In den anderthalb Jahren seit dem Projektstart wurde eine zentrale Datenbank zur einheitlichen Erfassung von Rheumaerkrankungen eingerichtet. Sie ist grundlegend, um einen umfassenden Einblick in die Versorgungssituation Betroffener und die verschiedenen Krankheitsbilder erst zu ermöglichen. Bislang fehlte eine solche Kerndokumentation, wie überhaupt chronische rheumatische Entzündungskrankheiten bisher nur unzureichend versorgt werden konnten. Es fehlt an gut ausgebildeten Rheumatologen, deshalb werden Erkrankungen meist zu spät diagnostiziert. Die Früherkennung erfordert ein hohes Maß an klinischem Wissen und Erfahrung sowie den gezielten Einsatz diagnostischer Methoden. Unbehandelt oder spät diagnostiziert folgen erhebliche Schäden an Gelenken oder inneren Organen mit massiven Auswirkungen auf die Lebensqualität. In der Folge sind viele auf eine chirurgische Korrektur der Herzklappen angewiesen. Dringend verbesserungsbedürftig ist auch die Patientenaufklärung. In der Republik Moldau sind rheumatische Erkrankungen die häufigste Ursache für Invalidität. Kinder und Jugendliche sind in einem hohen Maße betroffen, weil die Krankheitsverläufe in dem Alter besonders schwer sind. Um Expertise auch in diesem Spezialbereich einfließen zu lassen, gehört der Leipziger Kinderrheumatologe Prof. Volker Schuster zum Team.

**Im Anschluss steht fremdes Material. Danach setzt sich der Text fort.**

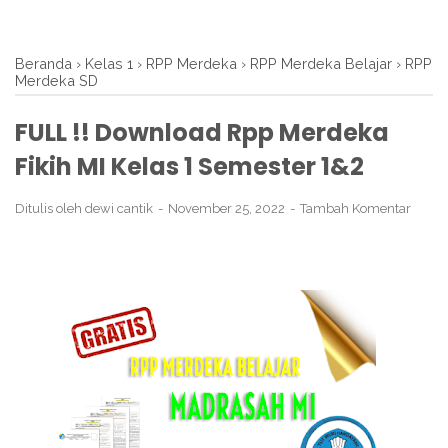
Beranda
›
Kelas 1
›
RPP Merdeka
›
RPP Merdeka Belajar
›
RPP
Merdeka SD
FULL !! Download Rpp Merdeka
Fikih MI Kelas 1 Semester 1&2
Ditulis oleh
dewi cantik
November 25, 2022
Tambah Komentar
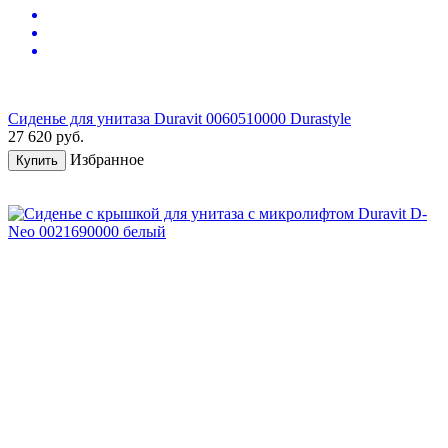
Сиденье для унитаза Duravit 0060510000 Durastyle
27 620
руб.
Избранное
Купить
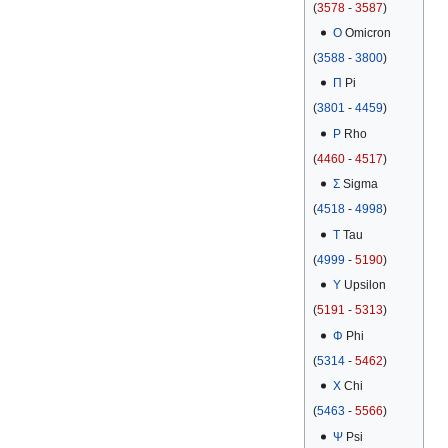
(
3578
-
3587
)
Ο
Omicron
(
3588
-
3800
)
Π
Pi
(
3801
-
4459
)
Ρ
Rho
(
4460
-
4517
)
Σ
Sigma
(
4518
-
4998
)
Τ
Tau
(
4999
-
5190
)
Υ
Upsilon
(
5191
-
5313
)
Φ
Phi
(
5314
-
5462
)
Χ
Chi
(
5463
-
5566
)
Ψ
Psi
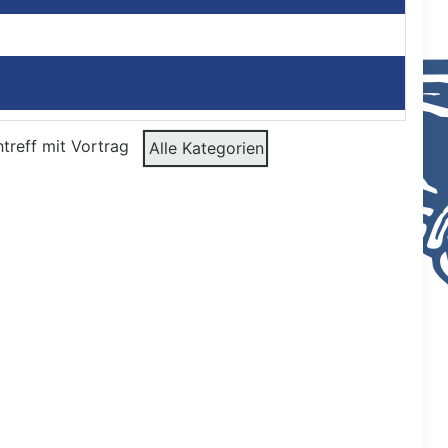
treff mit Vortrag
Alle Kategorien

Über die Kerndokumentation hinaus haben mit Leipziger Unterstützung erste Workshops an der Moldauischen Staatlichen Universität für Medizin und Pharmazie stattgefunden, in denen Medizindidaktik, aktuelle Therapiestandards und Methoden der praxisbezogenen Lehre vermittelt wurden. Weitere krankheitsbezogene Schulungen in Pharmazie, geriatrischer Lehre oder krankengymnastischen Behandlungsprinzipien werden folgen. Im Bereich der chirurgischen Herzklappenrekonstruktion soll ebenfalls Wissenstransfer geleistet werden. Und schließlich werden auch Nachwuchswissenschaftler über DAAD-Stipendien für je zwei Doktoranden aus Deutschland und der Republik Moldau gefördert. Ein Großteil der Hilfe erfolgt ehrenamtlich. Das gesamte Projekt wird 2015 in einer Publikation abschließend dokumentiert.